**Data for review**
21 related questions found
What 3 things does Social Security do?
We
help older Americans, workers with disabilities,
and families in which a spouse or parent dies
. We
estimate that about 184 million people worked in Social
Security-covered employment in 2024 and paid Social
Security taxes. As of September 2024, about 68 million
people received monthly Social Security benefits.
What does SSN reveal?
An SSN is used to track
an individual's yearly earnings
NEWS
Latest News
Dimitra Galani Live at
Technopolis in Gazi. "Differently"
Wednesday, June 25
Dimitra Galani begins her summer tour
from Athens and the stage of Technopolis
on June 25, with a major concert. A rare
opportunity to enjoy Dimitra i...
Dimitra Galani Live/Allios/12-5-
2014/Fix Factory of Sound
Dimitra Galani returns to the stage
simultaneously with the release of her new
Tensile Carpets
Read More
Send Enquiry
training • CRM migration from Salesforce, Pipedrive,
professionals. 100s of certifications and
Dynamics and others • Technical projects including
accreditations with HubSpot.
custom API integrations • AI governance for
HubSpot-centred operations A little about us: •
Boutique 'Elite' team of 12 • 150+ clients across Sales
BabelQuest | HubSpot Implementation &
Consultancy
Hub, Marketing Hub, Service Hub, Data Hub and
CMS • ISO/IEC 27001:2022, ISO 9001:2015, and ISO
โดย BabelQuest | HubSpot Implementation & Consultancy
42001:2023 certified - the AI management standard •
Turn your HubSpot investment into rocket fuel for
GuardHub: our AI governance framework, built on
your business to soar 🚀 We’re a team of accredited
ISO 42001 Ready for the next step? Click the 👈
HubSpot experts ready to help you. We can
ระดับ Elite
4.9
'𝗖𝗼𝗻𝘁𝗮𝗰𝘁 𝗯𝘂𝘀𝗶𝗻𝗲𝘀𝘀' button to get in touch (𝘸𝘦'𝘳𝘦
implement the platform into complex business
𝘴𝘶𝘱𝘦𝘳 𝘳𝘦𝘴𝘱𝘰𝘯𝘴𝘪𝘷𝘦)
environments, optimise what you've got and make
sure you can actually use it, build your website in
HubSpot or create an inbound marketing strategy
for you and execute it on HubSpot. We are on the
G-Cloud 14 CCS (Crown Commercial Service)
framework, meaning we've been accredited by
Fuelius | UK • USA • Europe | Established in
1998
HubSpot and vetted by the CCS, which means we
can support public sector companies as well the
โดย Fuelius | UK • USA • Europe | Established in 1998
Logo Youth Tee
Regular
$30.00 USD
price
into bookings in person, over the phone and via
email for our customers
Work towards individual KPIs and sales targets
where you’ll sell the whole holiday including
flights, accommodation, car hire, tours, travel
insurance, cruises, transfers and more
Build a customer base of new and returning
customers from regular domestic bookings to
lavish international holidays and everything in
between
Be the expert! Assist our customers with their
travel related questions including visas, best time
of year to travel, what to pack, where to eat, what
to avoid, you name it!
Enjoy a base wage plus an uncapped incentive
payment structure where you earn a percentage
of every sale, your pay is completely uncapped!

**Exercise objective**
Check each line of the listing above. Copy it if it holds the string "team".

**Exercise result**
Boutique 'Elite' team of 12 • 150+ clients across Sales
your business to soar 🚀 We’re a team of accredited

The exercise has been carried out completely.